Intervista all’ambasciatore e presidente dell’Ispi: Draghi a Washington in una missione europea, l’Italia ha un governo che parla di scelte chiare. Propaganda russa? Non siamo un colabrodo ma c’è un problema culturale. Bisogna prepararsi al dopoguerra e al nuovo ordine di sicurezza in Europa
Una missione europea, con lo sguardo già proiettato al dopoguerra. Questa la lente con cui Giampiero Massolo, ambasciatore e presidente dell’Ispi (Istituto per gli studi di politica internazionale) legge la due giorni del presidente del Consiglio Mario Draghi a Washington DC.
Perché questa non è una visita qualunque?
Perché abbiamo bisogno di coordinamento fra alleati. Un coordinamento sui costi crescenti che l’Occidente deve far pagare a Putin per far fallire la sua scommessa con la guerra in Ucraina.
Come si ferma la guerra?
La guerra si fermerà quando Putin giudicherà che il rapporto costi benefici gli è sfavorevole: la decisione è nelle mani dell’aggressore.
Europa e Stati Uniti hanno superato la prova finora?
L’Occidente ha dato prova di compattezza, ma il passare del tempo può incrinarla. C’è bisogno di un piano d’azione sulle nuove sanzioni per colpire la Russia, con un sistema che non diventi un boomerang eccessivo per chi le applica.
L’Europa paga il prezzo più alto…
Gli americani lo sanno e infatti capiscono che serviranno tempi minimi per adeguarsi e per trovare una quadra politica tra alleati. Non sarà facile, a giudicare dal dibattito sul bando del petrolio in seno al Consiglio europeo.

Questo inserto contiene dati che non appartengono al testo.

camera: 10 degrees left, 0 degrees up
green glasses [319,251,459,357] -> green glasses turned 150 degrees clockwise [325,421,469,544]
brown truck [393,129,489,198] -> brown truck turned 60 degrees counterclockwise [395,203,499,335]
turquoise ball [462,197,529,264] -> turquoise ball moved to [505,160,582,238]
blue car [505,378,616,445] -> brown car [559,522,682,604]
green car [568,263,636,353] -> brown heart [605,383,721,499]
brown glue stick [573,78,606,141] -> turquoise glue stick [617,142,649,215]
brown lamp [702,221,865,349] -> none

Non solo energia. C’è il nodo delle forniture militari…
Qui l’assunto di base è semplice: a Kiev devono essere fornite le armi più adatte per resistere alla guerra di aggressione in questa specifica fase. È fondamentale che il fronte occidentale sia unito ed evitare che queste potenziali linee di faglia – energia, forniture, sanzioni – si approfondiscano.

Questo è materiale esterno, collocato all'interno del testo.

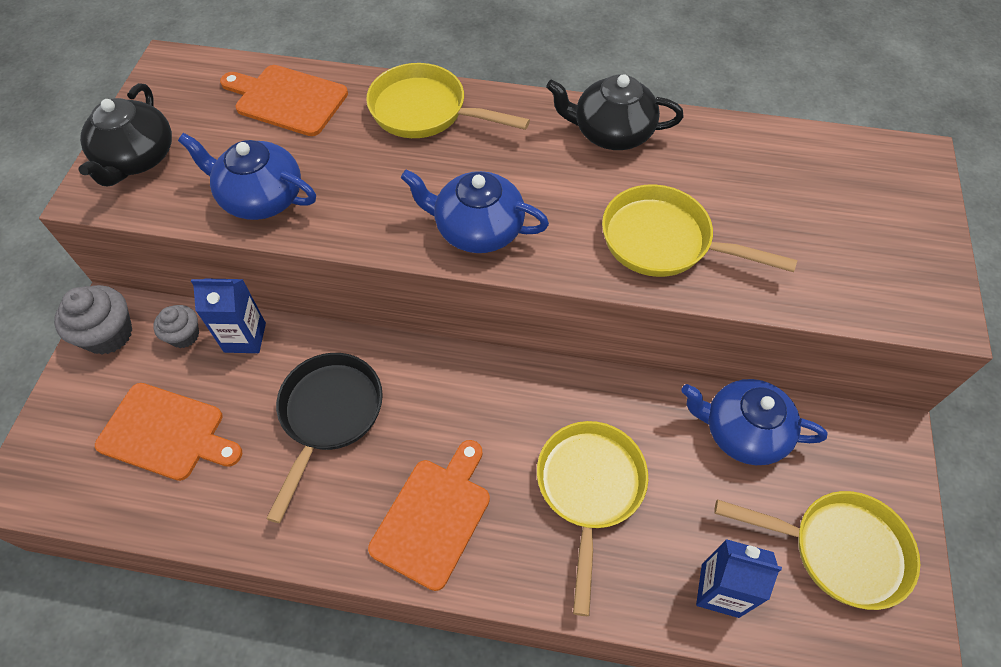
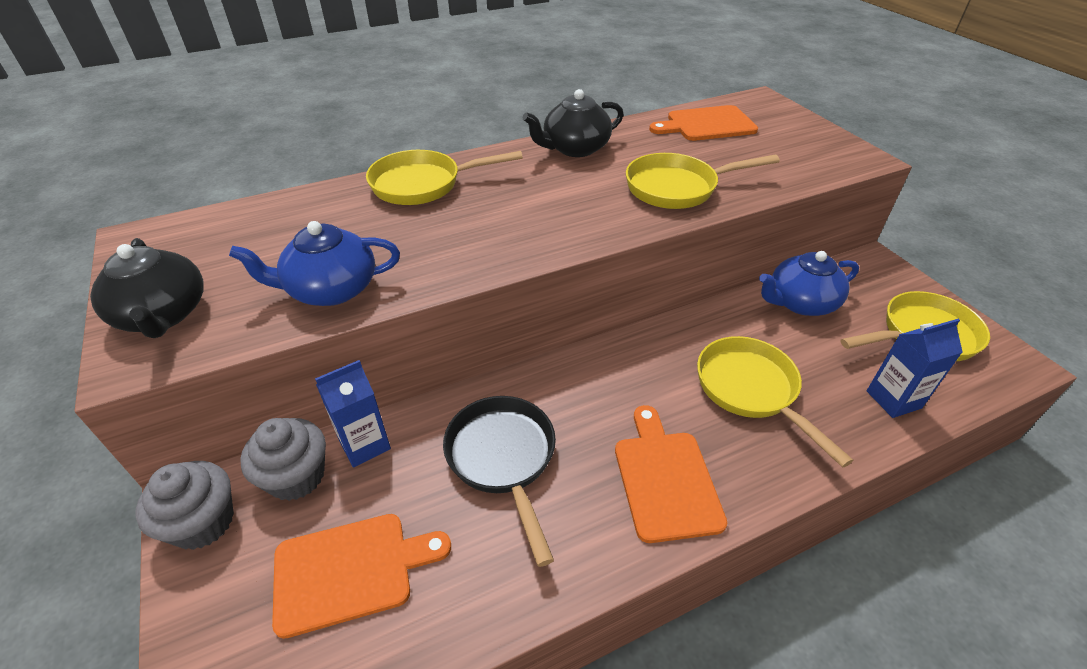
camera: 35 degrees left, 15 degrees down
grey cupcake [153,305,199,348] -> grey cupcake [240,418,326,501], size x1.59
orange cutting board [220,65,348,136] -> orange cutting board moved to [649,105,758,141]
blue teapot [401,169,549,253] -> none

A Washington Draghi dà prova di atlantismo, a Roma il Parlamento litiga sul sostegno a Kiev. Che immagine dà all’estero questa doppiezza italiana?
Sappiamo che spesso i governi italiani sono soggetti a giri di valzer in politica estera. Ma se si escludono queste momentanee giravolte l’Italia ha sempre dato prova di solidarietà e fedeltà alle alleanze e all’Occidente ogni volta che è stata chiamata a farlo.
Giornali, tv, social network. C’è chi dice che in Italia la propaganda russa fa scuola.
Sì, i russi fanno propaganda in Italia, come in tante altre parti. Ma non siamo un colabrodo, il corpo del Paese è sano. C’è piuttosto un problema culturale.
Quale?
L’Italia è un Paese scettico per cultura. Un po’ cinico, un po’ pacifista di maniera, tutto sommato non molto attento a quel che succede fuori dai suoi confini nazionali. E spesso i governi non hanno avuto la forza e la determinazione di dire le cose come stanno.
È così anche oggi?
Oggi c’è un governo che dice al Paese che ci sono scelte da fare. Che la libertà ha un prezzo, che la sicurezza non è gratis. Che esistono aggressori e contro di loro bisogna combattere. Con questo governo Draghi si è presentato a Washington.
Nello Studio Ovale Draghi ha parlato da leader europeo. Qual è il vero obiettivo di questa due giorni americana?
Una missione fondamentale è parlare con franchezza insieme agli alleati di quale sia l’end-game di questa guerra. Sulle basi nessun dubbio: c’è un aggressore e un aggredito che va aiutato.
A quale scenario bisogna prepararsi?
È bene immaginare da ora come prepararsi al dopoguerra. Ci sarà un ordine di sicurezza europeo da ricostruire. Che non si potrà basare più sulla cooperazione ma sulla deterrenza e, purtroppo, sulla tensione.